RAG stands for Retrieval-Augmented Generation. In plain English:
  1. Your app stores source material (like PDFs)
  2. When a user asks a question, the app finds the most relevant pieces
  3. Those pieces get passed into the model as context
  4. The model answers using that context
This is how the chat app answers questions about your documents — not just what the model already knew.

The Pipeline, Step by Step

1

Upload

The user uploads a PDF in chat. The file is stored and tracked in the database.
2

Text extraction

The repo extracts readable text from the PDF so the AI system has something to work with.
3

Chunking

The text is split into smaller sections. Models and vector search work much better on focused chunks than one giant blob.
4

Embedding

Each chunk is turned into a vector embedding using OpenAI’s embedding model. Think of it as converting meaning into numbers.
5

Storage

Those embeddings are stored in PostgreSQL in the embeddings table, alongside document metadata.
6

Retrieval

When the user asks a question, the question is embedded too. The app runs similarity search to find the closest matching chunks.
7

Prompt injection

The best chunks are assembled into prompt-ready context and passed into the chat generation flow.
8

Citations

The answer includes source metadata so the UI can show citations back to the user. No more “trust me, bro.”

The Vector Database

The vector database is what makes semantic search possible. Instead of just storing raw text, the app stores:
  • The original chunk of text
  • Metadata (document ID, page number, etc.)
  • A vector embedding for that chunk
That embedding is a numeric representation of meaning. It lets the app find chunks that are conceptually similar to a question, even when the wording is completely different.This is all implemented with PostgreSQL + pgvector + OpenAI embeddings.
pgvector is a Postgres extension enabled at the database level. Your host must support CREATE EXTENSION vector for this to work.

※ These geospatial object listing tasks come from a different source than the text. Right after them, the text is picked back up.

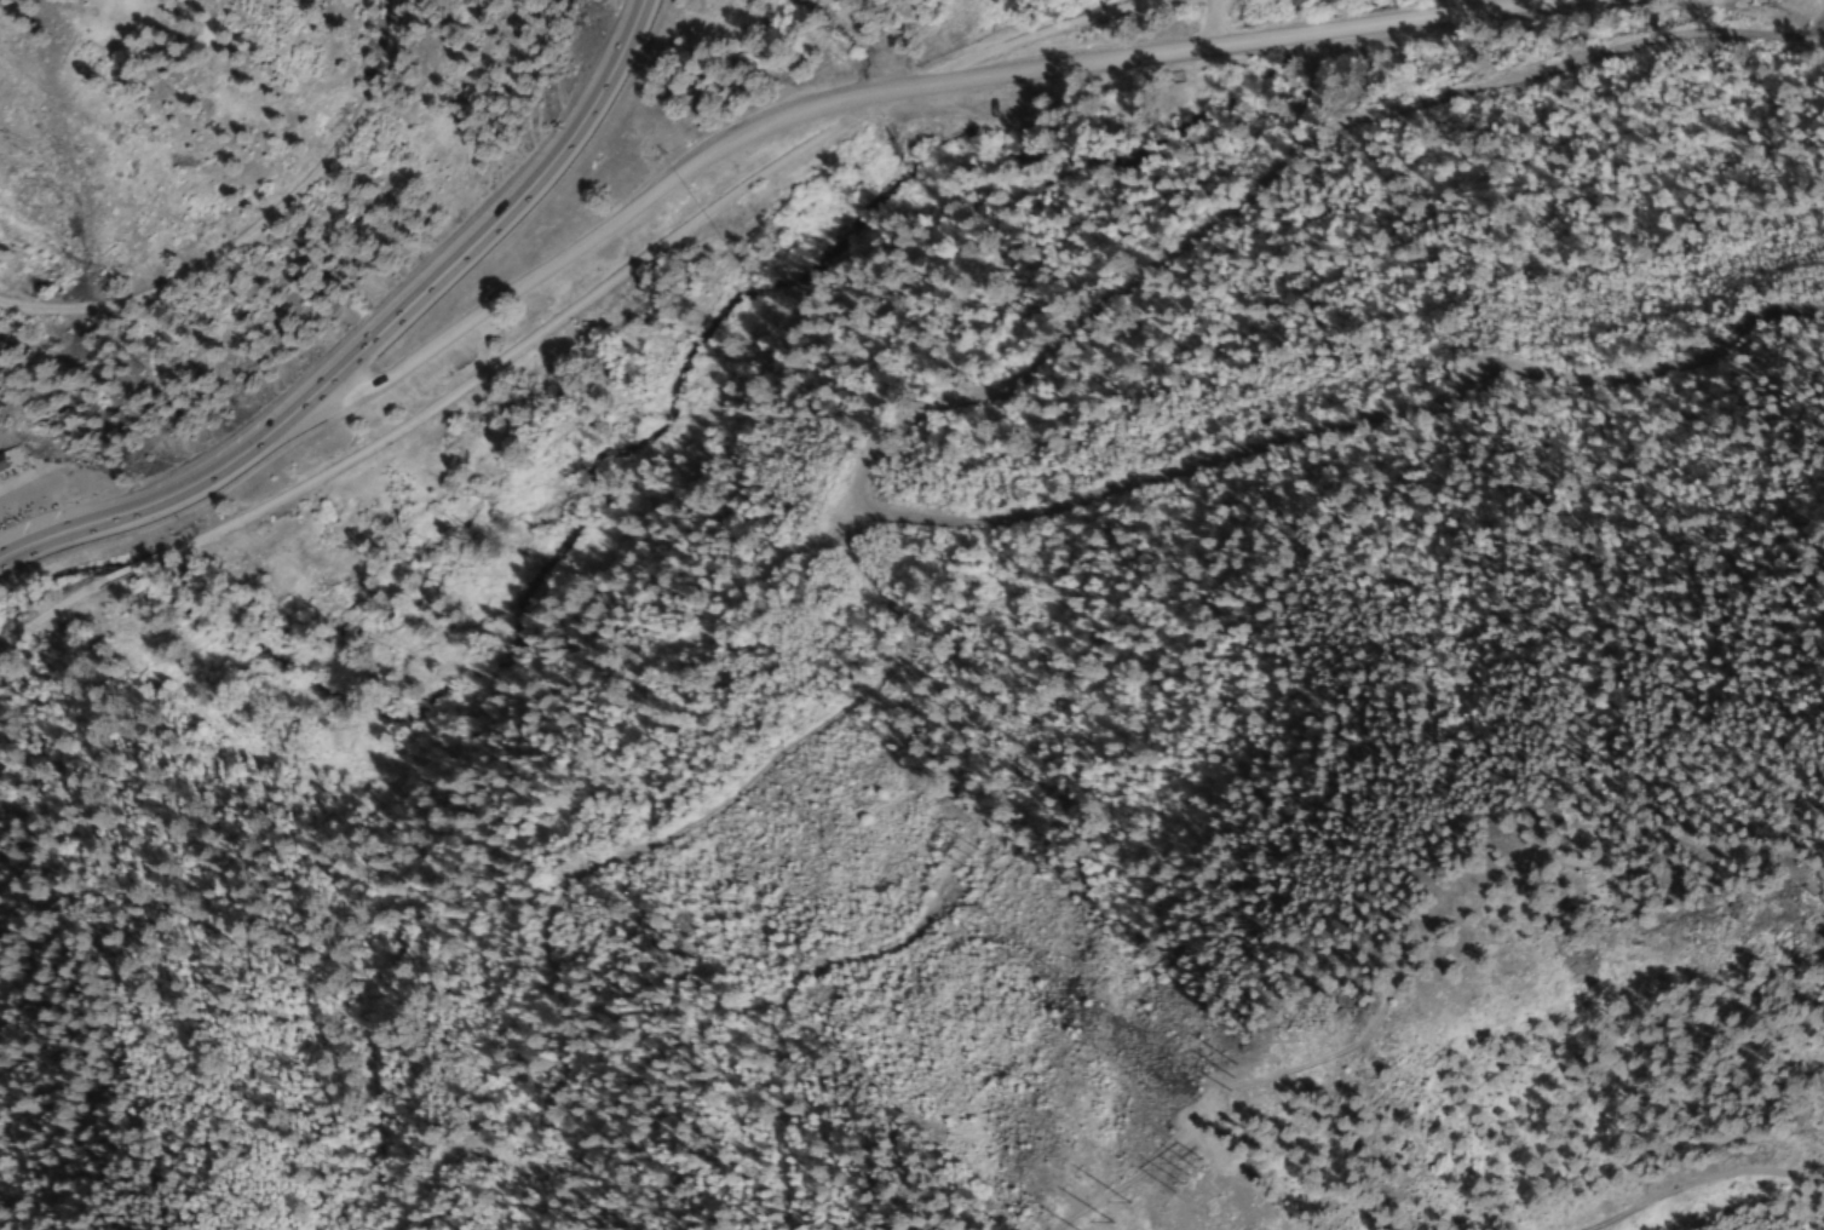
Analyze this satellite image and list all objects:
road: (872, 93)
road: (247, 222)
road: (474, 233)
road: (575, 302)
road: (52, 482)
parking lot: (30, 494)
road: (138, 505)
power tower: (1182, 1169)
power tower: (1107, 1219)

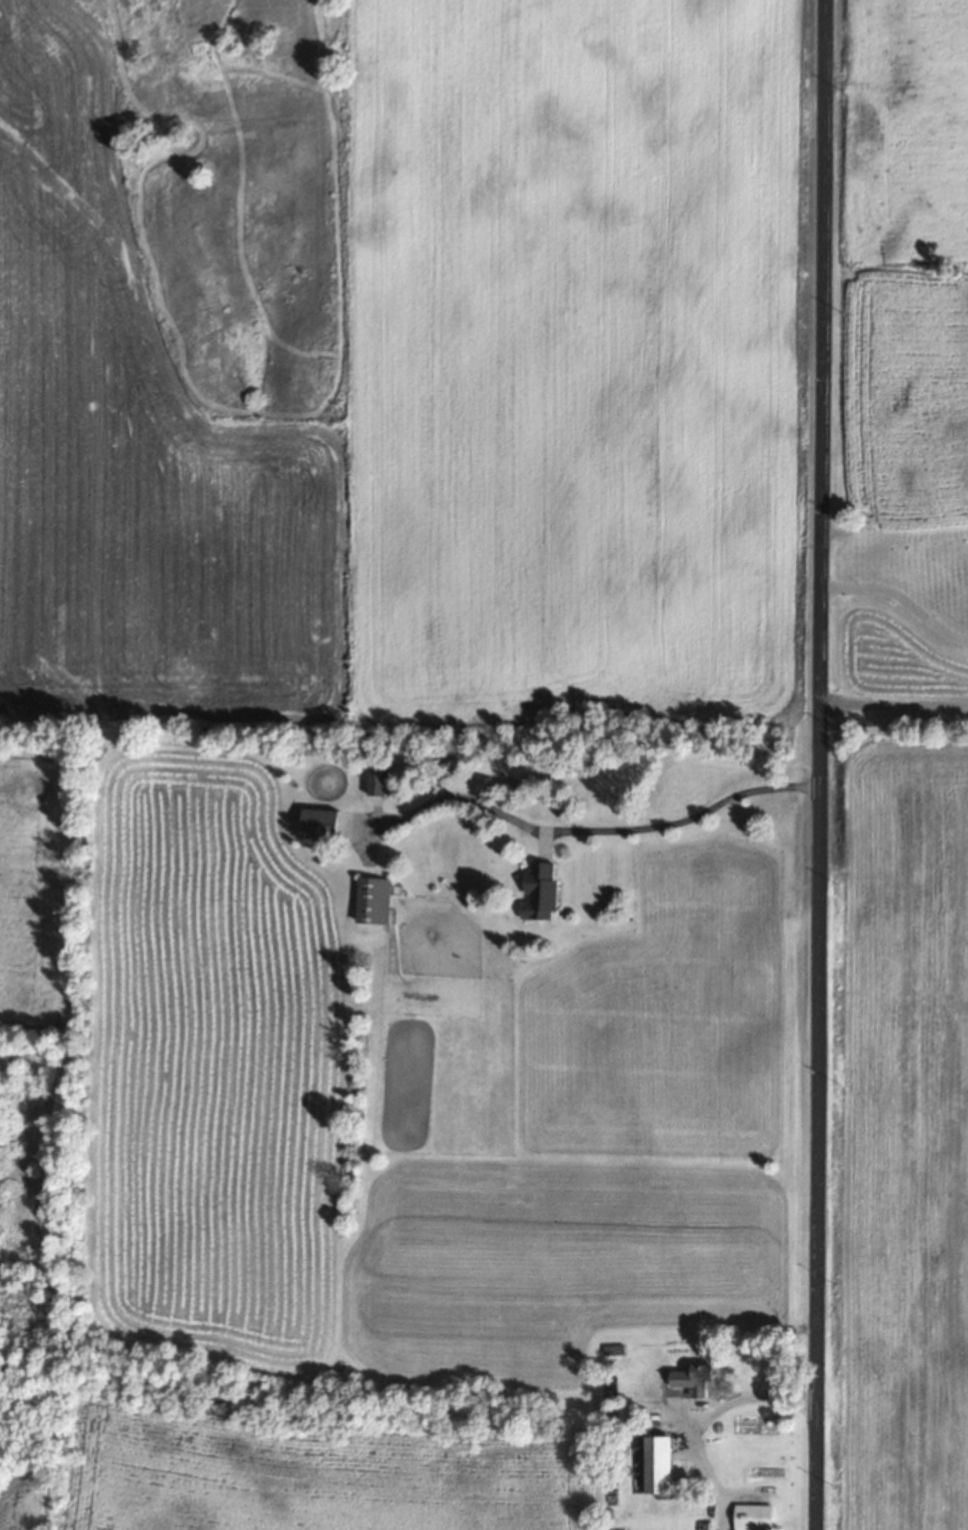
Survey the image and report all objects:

What You Can Build With This

This setup is perfect for:
  • PDF question answering
  • Internal knowledge assistants
  • Customer support bots grounded in your docs
  • Contract or policy lookup
  • Document-aware research workflows
It turns the chat app from “just another assistant” into something that works with user-provided knowledge.

Common Mistakes

The upload and indexing are separate steps. Make sure the indexing pipeline completes before expecting RAG answers.
You need object storage configured so the app can store the uploaded files. See the Storage guide.
The embedding pipeline uses OpenAI regardless of which chat model the user picks. Set your OPENAI_API_KEY.
Not every provider has pgvector enabled. Supabase supports it out of the box. Check your host’s docs if you’re using something else.
RAG improves grounded answers, but it doesn’t replace good prompts, reasonable chunking, or careful product design. It gives the model better context — it doesn’t magically make every answer perfect.